The End of Peril, the End of Enmity, the End of Strife, a Haven

By Thirii Myo Kyaw Myint


 

Noemi Press
March 2018
9781934819746


Reviewed by Mai Nardone


 

There are no names in Thirii Myo Kyaw Myint's new novel, The End of Peril, the End of Enmity, the End of Strife, a Haven. By forgoing names, the novel resists an easy grafting of a migrant story, an exile's story—it exists outside of context. This quality contrasts the book's characters, who, lacking names, must define themselves by their context: societal roles (mother, daughter, king's men), history (a war, an evacuation), and place.

The novel's narrator is poised between such markers, hesitating to make a decision for fear it will preclude other possibilities. "There is so much to choose, to give, and by giving, to take away," she says. She's in limbo between two cities, the harbor city of the present and the domed city of her past. She's between her roles as a daughter and a mother, and between the side of the enemy and the side of the king's men in a war that drove her family to the harbor city, the name of which means the end of peril, the end of enmity, the end of strife. The city's a haven, we're told, but not for her. She's been stranded there by history, and is, as her mother accuses her, "restless, a hungry ghost."

At the center of her current restlessness is a baby. It's not the narrator's baby, but it is in her care. The baby, too, is waiting between defined states. "I have not yet chosen a name for the baby. I have not yet chosen a gender," the narrator says. If decisions preclude some endings, we expect them to also result in others. The story therefore remains stalled in the purgatory of the harbor city until final decisions are made. Myint skillfully maneuvers the reader into a state of anticipation. We anticipate, as the narrator does, the mother's death or the baby's definition.

The narrator's own transience is something we get through memory: she shuttles us between the present and an alluring past. The past is also another place, the domed city, which we learn is an artificially controlled society, designed by the narrator's "father's father." In the domed city, people don't seem to die and the trees have been biochemically engineered to grow faster, stranger. The baby comes from the domed city. The baby's a seed of what that domed society wanted, some utopian vision, and it survived that city's breach and ruin. It becomes the narrator's mission to find a new place for the baby.
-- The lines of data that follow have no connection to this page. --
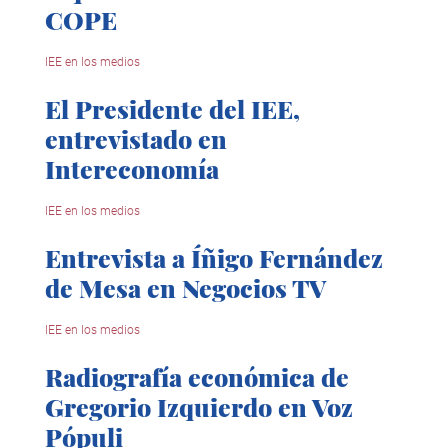
COPE
IEE en los medios
El Presidente del IEE,
entrevistado en
Intereconomía
IEE en los medios
Entrevista a Íñigo Fernández
de Mesa en Negocios TV
IEE en los medios
Radiografía económica de
Gregorio Izquierdo en Voz
Pópuli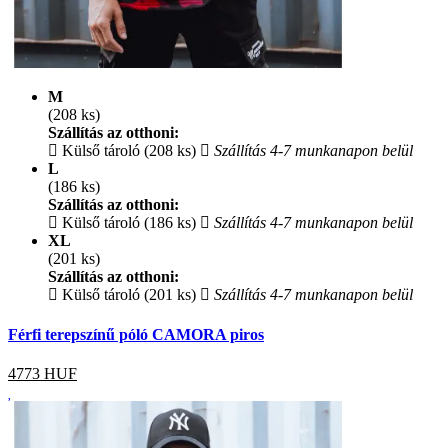
M
(208 ks)
Szállítás az otthoni:
Külső tároló (208 ks)
Szállítás 4-7 munkanapon belül
L
(186 ks)
Szállítás az otthoni:
Külső tároló (186 ks)
Szállítás 4-7 munkanapon belül
XL
(201 ks)
Szállítás az otthoni:
Külső tároló (201 ks)
Szállítás 4-7 munkanapon belül
Férfi terepszínű póló CAMORA piros
4773
HUF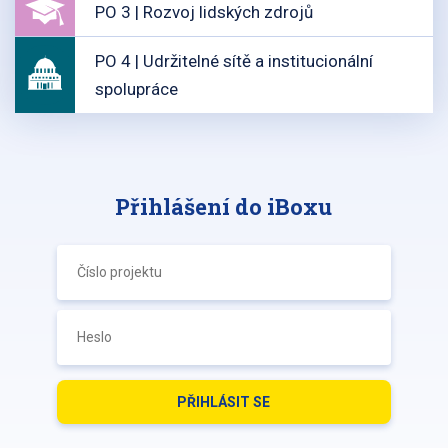
PO 3 | Rozvoj lidských zdrojů
PO 4 | Udržitelné sítě a institucionální
spolupráce
Přihlášení do iBoxu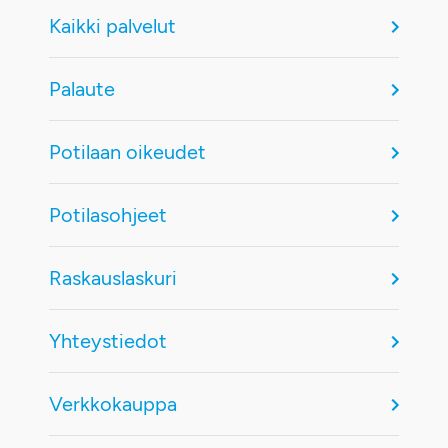
Kaikki palvelut
Palaute
Potilaan oikeudet
Potilasohjeet
Raskauslaskuri
Yhteystiedot
Verkkokauppa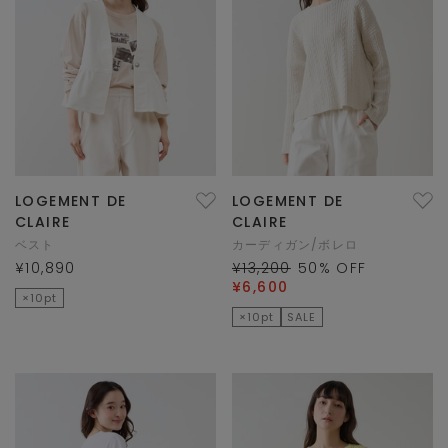
LOGEMENT DE
LOGEMENT DE
CLAIRE
CLAIRE
ベスト
カーディガン/ボレロ
¥10,890
¥13,200
50
% OFF
¥6,600
×10pt
×10pt
SALE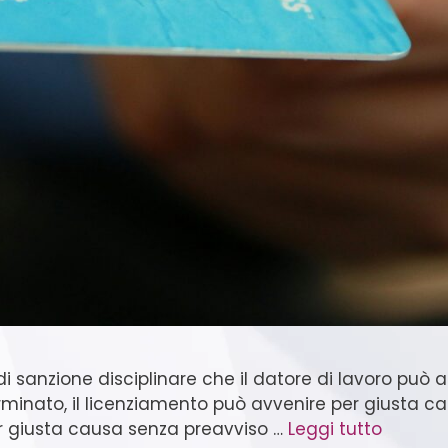
 sanzione disciplinare che il datore di lavoro può a
nato, il licenziamento può avvenire per giusta caus
per giusta causa senza preavviso …
Leggi tutto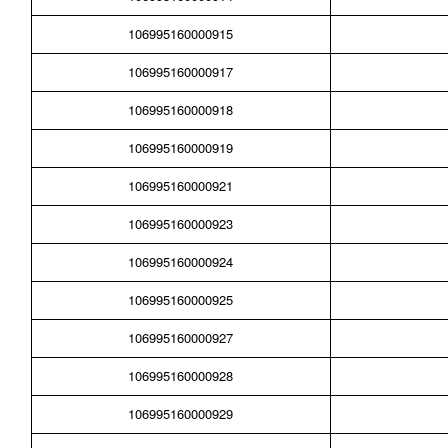
106995160000915
106995160000917
106995160000918
106995160000919
106995160000921
106995160000923
106995160000924
106995160000925
106995160000927
106995160000928
106995160000929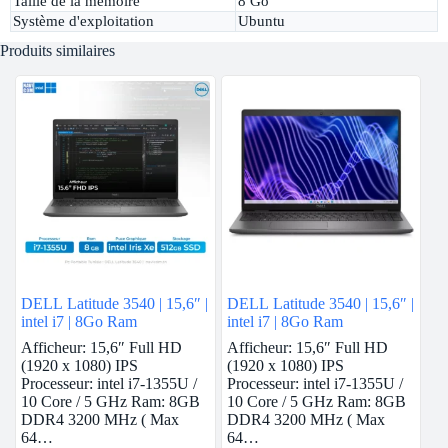
Taille de la mémoire
8 Go
Système d'exploitation
Ubuntu
Produits similaires
DELL Latitude 3540 | 15,6″ |
DELL Latitude 3540 | 15,6″ |
intel i7 | 8Go Ram
intel i7 | 8Go Ram
Afficheur: 15,6″ Full HD
Afficheur: 15,6″ Full HD
(1920 x 1080) IPS
(1920 x 1080) IPS
Processeur: intel i7-1355U /
Processeur: intel i7-1355U /
10 Core / 5 GHz Ram: 8GB
10 Core / 5 GHz Ram: 8GB
DDR4 3200 MHz ( Max
DDR4 3200 MHz ( Max
64…
64…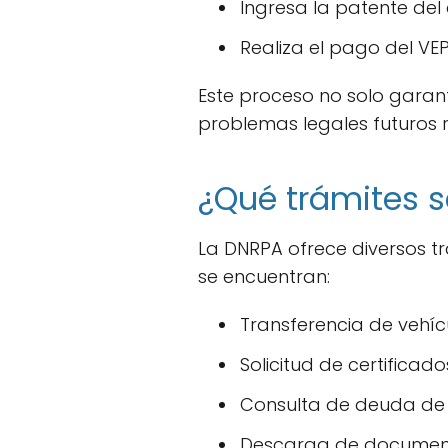
Ingresa la patente del
Realiza el pago del VEP
Este proceso no solo garant
problemas legales futuros 
¿Qué trámites 
La DNRPA ofrece diversos trá
se encuentran:
Transferencia de vehíc
Solicitud de certificad
Consulta de deuda de 
Descarga de documento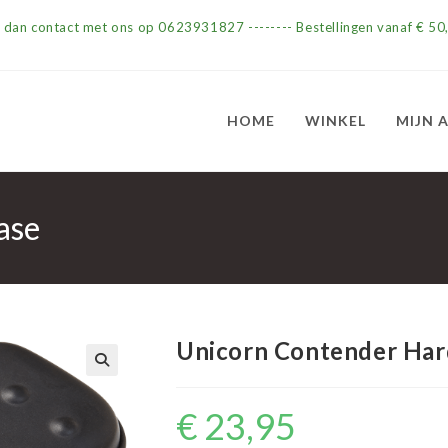
m dan contact met ons op 0623931827 -------- Bestellingen vanaf € 50,
HOME
WINKEL
MIJN 
ase
Unicorn Contender Har
€
23,95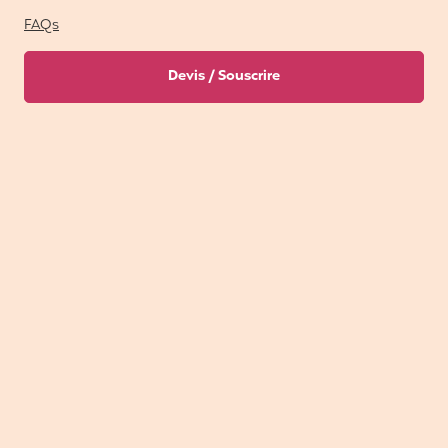
FAQs
Devis / Souscrire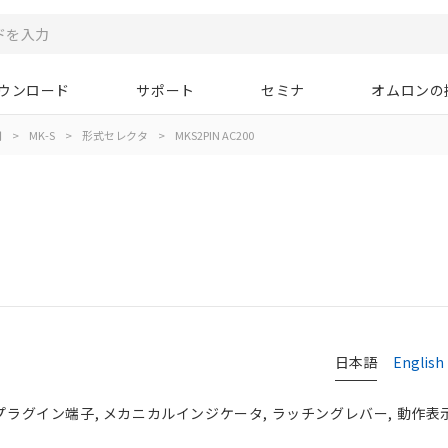
ウンロード
サポート
セミナ
オムロンの
用
>
MK-S
>
形式セレクタ
>
MKS2PIN AC200
日本語
English
 プラグイン端子, メカニカルインジケータ, ラッチングレバー, 動作表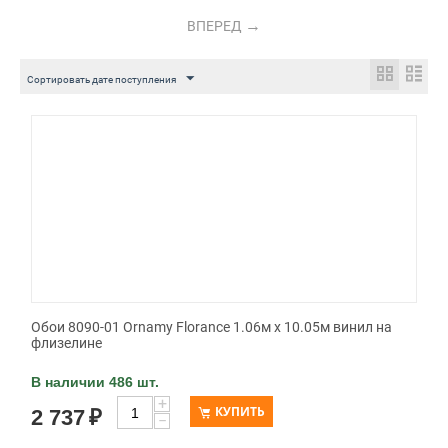
ВПЕРЕД
Сортировать дате поступления
Обои 8090-01 Ornamy Florance 1.06м x 10.05м винил на
флизелине
В наличии 486 шт.
+
КУПИТЬ
2 737
₽
−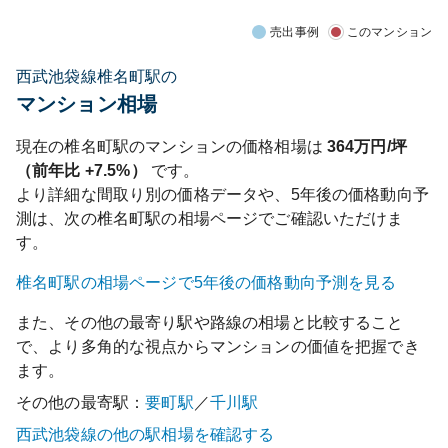
売出事例
このマンション
西武池袋線椎名町駅の
マンション相場
現在の
椎名町
駅のマンションの価格相場は
364
万円/坪
（前年比
+7.5%
）
です。
より詳細な間取り別の価格データや、5年後の価格動向予
測は、次の
椎名町
駅の相場ページでご確認いただけま
す。
椎名町
駅の相場ページで5年後の価格動向予測を見る
また、その他の最寄り駅や路線の相場と比較すること
で、より多角的な視点からマンションの価値を把握でき
ます。
その他の最寄駅：
要町
駅
／
千川
駅
西武池袋線
の他の駅相場を確認する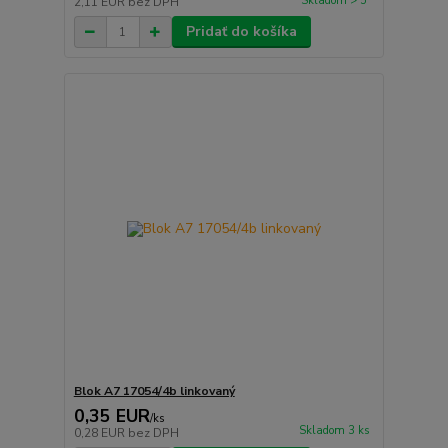
Skladom > 5
2,11 EUR
bez DPH
Pridať do košíka
Blok A7 17054/4b linkovaný
0,35 EUR
/
ks
Skladom 3 ks
0,28 EUR
bez DPH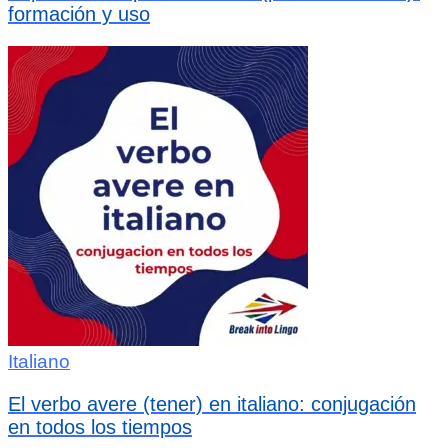
formación y uso
Italiano
El verbo avere (tener) en italiano: conjugación
en todos los tiempos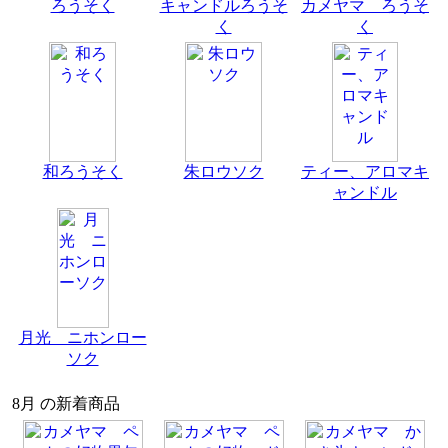
ろうそく
キャンドルろうそ
カメヤマ ろうそ
く
く
和ろうそく
朱ロウソク
ティー、アロマキ
ャンドル
月光 ニホンロー
ソク
8月 の新着商品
If the baby can survive, her thinking goes, perhaps the old vision can too.

Part of the characters' inabilities to settle into the present is due to the fact that each one of them is haunted by the past. The mother is haunted by her younger self, which is stunningly captured in a description of her earlier, photographed version looking "radiant, glowing like an apparition, for the beauty of the dead is always eternal and transcendent, while the living decompose." The narrator is haunted by another, a girl she's left behind. The novel deftly stretches the mother and daughter between the places, a tension heightened in the narrator's case because her father's side is descended from the enemy. "In the domed city," she tells us, "my body was the spoils of war and in the harbor city, my body is the shame of war. I am a child of violence."

When the present tension rises, the narrator deviates into reverie, the surreal and enchanting story of a locked-away princess that the narrator's father, who died back in the domed city, told her when she was young. As the novel's pressure continues to build, the prose stretches its realist confines and scenes begin to stray into the surreal territory of these legends. Myint's language does this too, struggling as if it is under pressure to contain itself. It accumulates, brims, and finally spills into extravagant and beautiful passages, only to recede and begin accumulating again.

It's appropriate then, that when change comes, it comes as a flood. The world comes undone. The narrator is forced to flee the surges with the baby. The novel's end leaves the reader tethered, circling back on its invented folklore, the image of a collapsed dome, one city in ruins, another in decay, everywhere "wild grass dancing over the sand. Grass flickering like fire," and surging through it the purging waters.

"The renewal has finally come," the narrator tells us. The cleansing makes the ground fertile for the baby, perhaps, but it remains unresolved whether the change can save the narrator, who's also tethered, in her case by a lifeline traced out on her palm by her mother, a line that coils back to an abandoned city, and a girl left behind.